◆ Material:
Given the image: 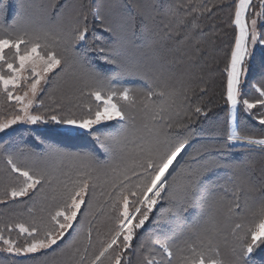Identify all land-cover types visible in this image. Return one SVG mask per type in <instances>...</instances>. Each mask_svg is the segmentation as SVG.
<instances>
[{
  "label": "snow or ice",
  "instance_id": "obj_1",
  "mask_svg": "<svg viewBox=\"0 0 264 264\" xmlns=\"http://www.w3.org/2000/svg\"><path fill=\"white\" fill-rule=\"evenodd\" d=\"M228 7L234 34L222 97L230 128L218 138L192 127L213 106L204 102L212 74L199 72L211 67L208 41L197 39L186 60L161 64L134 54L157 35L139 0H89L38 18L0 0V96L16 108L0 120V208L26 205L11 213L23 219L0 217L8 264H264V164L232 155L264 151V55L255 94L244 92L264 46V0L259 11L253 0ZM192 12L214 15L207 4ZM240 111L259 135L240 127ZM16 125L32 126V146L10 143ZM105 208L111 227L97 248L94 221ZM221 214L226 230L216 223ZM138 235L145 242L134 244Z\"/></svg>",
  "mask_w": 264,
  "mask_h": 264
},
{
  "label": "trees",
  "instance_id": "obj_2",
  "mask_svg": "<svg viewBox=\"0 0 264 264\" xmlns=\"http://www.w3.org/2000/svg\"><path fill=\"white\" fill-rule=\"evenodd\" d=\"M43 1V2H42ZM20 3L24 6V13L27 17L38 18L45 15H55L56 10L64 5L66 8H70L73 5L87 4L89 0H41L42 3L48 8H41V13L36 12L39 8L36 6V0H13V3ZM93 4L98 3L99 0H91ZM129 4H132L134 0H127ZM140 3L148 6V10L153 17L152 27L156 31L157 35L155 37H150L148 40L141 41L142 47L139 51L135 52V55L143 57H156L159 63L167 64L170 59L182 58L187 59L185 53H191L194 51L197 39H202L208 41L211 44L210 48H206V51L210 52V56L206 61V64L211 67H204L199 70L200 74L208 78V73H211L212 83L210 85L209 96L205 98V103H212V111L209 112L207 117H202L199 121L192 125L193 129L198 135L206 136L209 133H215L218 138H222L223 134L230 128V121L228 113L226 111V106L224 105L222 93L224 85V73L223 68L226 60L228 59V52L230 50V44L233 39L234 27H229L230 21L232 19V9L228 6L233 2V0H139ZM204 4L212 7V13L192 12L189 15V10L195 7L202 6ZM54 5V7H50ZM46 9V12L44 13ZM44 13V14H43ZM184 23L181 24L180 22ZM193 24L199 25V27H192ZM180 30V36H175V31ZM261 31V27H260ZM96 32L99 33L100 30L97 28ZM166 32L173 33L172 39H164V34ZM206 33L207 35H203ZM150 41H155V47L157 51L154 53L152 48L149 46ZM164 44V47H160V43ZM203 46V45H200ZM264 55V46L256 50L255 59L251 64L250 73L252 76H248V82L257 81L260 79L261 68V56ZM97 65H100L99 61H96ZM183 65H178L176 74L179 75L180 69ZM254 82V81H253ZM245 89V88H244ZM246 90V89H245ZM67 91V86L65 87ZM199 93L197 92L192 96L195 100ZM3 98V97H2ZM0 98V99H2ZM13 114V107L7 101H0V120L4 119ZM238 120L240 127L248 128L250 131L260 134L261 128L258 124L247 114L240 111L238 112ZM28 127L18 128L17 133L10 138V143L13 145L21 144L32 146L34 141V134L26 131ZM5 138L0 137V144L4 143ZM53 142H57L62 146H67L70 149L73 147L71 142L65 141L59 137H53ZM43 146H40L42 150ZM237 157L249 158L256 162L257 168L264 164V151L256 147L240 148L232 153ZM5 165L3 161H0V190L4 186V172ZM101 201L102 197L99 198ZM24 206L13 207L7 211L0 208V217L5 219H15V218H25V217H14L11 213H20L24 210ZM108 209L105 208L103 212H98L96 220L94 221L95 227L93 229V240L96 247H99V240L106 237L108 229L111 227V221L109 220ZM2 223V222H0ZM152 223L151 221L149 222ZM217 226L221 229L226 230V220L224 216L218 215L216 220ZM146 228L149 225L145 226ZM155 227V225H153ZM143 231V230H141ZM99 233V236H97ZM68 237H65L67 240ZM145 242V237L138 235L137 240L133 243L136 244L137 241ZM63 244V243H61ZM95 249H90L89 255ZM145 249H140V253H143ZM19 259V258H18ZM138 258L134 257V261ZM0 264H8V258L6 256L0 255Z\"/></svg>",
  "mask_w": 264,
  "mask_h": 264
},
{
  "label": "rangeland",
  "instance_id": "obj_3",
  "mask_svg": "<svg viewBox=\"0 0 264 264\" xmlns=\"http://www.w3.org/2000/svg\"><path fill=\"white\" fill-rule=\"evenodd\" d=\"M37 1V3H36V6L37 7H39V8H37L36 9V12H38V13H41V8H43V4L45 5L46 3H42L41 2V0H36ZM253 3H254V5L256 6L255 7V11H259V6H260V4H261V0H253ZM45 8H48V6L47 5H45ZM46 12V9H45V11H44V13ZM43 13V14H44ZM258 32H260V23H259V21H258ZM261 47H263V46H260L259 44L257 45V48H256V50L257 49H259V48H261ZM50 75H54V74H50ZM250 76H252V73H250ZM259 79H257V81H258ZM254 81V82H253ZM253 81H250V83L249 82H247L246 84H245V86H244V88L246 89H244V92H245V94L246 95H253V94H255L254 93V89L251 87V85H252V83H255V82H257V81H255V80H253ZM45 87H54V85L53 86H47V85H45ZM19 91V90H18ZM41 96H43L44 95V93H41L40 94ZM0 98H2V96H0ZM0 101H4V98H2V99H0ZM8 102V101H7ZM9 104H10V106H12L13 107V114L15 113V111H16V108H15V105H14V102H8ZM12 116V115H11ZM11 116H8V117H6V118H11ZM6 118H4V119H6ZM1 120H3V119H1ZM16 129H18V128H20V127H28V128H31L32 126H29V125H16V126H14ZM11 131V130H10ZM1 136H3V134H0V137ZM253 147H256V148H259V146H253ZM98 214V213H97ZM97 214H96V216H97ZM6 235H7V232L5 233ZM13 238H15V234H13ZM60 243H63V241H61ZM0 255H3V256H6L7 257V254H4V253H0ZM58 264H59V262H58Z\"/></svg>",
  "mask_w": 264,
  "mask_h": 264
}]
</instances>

◆ What you need to do: Return every line of the items above that contains the word "label". Treat uppercase and lowercase letters as different.

◆ Exercise result:
  "label": "snow or ice",
  "label": "trees",
  "label": "rangeland",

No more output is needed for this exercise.